* Requirement:
Find all the lines in the entries below that hold the word "this" and copy them.

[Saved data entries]
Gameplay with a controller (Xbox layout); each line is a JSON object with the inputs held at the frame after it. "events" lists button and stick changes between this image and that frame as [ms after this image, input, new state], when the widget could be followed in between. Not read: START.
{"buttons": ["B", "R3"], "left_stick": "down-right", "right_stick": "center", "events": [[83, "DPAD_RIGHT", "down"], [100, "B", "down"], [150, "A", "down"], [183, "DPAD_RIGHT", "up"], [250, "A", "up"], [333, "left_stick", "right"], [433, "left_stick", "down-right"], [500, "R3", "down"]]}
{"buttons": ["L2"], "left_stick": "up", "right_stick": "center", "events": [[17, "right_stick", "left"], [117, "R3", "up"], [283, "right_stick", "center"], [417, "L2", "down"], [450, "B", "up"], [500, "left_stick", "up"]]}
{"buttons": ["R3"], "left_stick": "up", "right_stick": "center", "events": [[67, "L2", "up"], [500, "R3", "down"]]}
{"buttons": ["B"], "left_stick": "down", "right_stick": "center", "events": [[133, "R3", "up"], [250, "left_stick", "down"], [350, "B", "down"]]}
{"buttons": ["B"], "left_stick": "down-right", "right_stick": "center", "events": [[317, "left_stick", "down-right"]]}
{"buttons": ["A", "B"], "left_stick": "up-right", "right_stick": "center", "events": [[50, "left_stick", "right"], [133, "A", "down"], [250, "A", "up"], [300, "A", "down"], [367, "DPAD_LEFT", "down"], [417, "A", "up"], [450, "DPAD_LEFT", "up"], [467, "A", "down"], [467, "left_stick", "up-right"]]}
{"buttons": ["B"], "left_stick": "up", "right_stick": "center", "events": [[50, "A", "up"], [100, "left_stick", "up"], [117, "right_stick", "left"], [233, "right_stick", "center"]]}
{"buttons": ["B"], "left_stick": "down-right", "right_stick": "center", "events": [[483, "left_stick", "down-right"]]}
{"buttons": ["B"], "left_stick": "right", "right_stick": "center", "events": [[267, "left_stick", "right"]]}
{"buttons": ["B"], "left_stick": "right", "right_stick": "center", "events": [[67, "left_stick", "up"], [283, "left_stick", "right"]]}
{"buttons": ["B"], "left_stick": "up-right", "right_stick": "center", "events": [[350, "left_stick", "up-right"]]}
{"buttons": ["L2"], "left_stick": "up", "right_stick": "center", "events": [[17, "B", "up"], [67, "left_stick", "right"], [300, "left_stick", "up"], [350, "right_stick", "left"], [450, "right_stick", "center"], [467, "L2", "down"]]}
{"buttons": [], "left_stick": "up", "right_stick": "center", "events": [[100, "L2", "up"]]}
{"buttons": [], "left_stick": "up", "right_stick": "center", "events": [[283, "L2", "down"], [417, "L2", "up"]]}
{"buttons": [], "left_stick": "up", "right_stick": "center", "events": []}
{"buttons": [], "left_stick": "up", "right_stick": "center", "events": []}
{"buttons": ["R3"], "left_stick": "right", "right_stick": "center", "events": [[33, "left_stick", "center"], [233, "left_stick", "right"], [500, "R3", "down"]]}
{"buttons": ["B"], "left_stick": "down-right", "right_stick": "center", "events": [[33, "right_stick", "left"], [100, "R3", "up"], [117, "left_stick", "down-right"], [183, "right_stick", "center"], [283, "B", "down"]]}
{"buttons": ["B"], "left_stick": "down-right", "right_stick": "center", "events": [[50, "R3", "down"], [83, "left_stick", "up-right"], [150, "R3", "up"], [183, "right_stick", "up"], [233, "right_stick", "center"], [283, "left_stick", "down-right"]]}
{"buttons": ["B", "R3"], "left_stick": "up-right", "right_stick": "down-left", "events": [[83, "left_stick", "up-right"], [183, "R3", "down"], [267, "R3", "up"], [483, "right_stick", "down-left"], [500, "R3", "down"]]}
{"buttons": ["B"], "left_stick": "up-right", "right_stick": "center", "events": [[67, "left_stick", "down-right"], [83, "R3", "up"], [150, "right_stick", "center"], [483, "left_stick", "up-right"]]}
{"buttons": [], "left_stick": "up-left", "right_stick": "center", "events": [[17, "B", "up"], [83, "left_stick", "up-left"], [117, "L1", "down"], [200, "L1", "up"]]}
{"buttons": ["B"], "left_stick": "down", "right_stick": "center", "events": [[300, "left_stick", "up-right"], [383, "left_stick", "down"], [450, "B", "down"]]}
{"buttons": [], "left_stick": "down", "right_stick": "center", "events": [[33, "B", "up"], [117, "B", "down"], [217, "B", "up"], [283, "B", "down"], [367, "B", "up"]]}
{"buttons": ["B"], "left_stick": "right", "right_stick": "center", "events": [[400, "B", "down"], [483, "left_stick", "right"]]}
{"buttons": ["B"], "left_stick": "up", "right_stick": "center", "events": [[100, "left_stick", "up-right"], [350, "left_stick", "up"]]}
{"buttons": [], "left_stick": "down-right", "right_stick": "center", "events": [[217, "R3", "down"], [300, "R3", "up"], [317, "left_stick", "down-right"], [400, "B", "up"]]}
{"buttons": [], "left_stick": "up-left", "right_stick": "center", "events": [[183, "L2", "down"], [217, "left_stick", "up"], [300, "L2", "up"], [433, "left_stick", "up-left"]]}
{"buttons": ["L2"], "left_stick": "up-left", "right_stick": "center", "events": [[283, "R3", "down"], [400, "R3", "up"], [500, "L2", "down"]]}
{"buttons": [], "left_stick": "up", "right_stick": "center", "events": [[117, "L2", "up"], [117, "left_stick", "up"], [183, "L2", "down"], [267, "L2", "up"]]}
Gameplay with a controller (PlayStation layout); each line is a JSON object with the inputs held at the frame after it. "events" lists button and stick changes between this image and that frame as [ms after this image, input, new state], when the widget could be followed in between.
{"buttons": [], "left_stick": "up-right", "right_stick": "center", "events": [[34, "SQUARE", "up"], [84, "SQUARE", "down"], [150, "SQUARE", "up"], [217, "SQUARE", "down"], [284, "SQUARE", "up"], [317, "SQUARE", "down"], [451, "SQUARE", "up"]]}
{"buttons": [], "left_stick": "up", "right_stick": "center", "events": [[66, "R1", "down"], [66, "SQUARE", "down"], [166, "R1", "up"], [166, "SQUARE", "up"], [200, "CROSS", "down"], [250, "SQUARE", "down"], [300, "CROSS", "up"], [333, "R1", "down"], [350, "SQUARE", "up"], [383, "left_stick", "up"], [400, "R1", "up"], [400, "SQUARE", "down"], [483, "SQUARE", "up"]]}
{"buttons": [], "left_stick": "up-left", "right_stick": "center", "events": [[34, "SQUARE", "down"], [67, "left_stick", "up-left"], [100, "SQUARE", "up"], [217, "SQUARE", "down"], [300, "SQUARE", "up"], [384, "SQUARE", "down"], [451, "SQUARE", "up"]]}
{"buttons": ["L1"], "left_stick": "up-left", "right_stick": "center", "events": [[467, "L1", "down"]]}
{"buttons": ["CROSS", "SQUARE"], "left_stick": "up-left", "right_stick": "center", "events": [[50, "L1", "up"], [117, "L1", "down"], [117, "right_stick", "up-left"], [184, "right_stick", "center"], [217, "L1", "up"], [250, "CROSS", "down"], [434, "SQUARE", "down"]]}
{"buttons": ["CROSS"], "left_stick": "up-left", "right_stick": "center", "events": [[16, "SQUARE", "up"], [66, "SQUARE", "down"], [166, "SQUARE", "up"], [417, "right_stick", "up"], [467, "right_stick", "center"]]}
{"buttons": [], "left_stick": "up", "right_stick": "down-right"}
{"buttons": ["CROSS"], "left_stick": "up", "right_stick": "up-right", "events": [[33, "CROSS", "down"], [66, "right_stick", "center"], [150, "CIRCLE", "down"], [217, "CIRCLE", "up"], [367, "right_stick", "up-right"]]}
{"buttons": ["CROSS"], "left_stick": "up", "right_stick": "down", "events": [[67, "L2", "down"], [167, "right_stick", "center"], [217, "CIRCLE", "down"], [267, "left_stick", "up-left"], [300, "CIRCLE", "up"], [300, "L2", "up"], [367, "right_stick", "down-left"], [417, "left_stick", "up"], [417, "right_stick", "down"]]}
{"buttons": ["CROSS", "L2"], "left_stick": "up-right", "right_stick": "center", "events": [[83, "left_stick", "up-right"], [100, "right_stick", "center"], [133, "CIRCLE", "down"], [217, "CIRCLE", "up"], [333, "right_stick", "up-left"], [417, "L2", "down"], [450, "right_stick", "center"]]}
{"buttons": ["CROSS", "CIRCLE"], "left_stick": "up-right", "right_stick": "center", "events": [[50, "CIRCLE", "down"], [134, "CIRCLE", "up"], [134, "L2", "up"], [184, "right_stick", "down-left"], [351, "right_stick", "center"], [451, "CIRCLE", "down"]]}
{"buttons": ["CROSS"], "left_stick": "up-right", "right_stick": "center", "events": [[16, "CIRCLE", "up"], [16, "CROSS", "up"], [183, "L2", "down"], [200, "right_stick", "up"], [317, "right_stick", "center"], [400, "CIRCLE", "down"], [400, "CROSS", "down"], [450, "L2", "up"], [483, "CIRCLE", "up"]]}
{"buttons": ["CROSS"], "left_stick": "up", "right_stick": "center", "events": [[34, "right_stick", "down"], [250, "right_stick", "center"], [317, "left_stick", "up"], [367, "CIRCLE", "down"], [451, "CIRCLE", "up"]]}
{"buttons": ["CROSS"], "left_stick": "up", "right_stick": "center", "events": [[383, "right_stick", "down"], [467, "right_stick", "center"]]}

* Task answer:
Gameplay with a controller (Xbox layout); each line is a JSON object with the inputs held at the frame after it. "events" lists button and stick changes between this image and that frame as [ms after this image, input, new state], when the widget could be followed in between. Not read: START.
Gameplay with a controller (PlayStation layout); each line is a JSON object with the inputs held at the frame after it. "events" lists button and stick changes between this image and that frame as [ms after this image, input, new state], when the widget could be followed in between.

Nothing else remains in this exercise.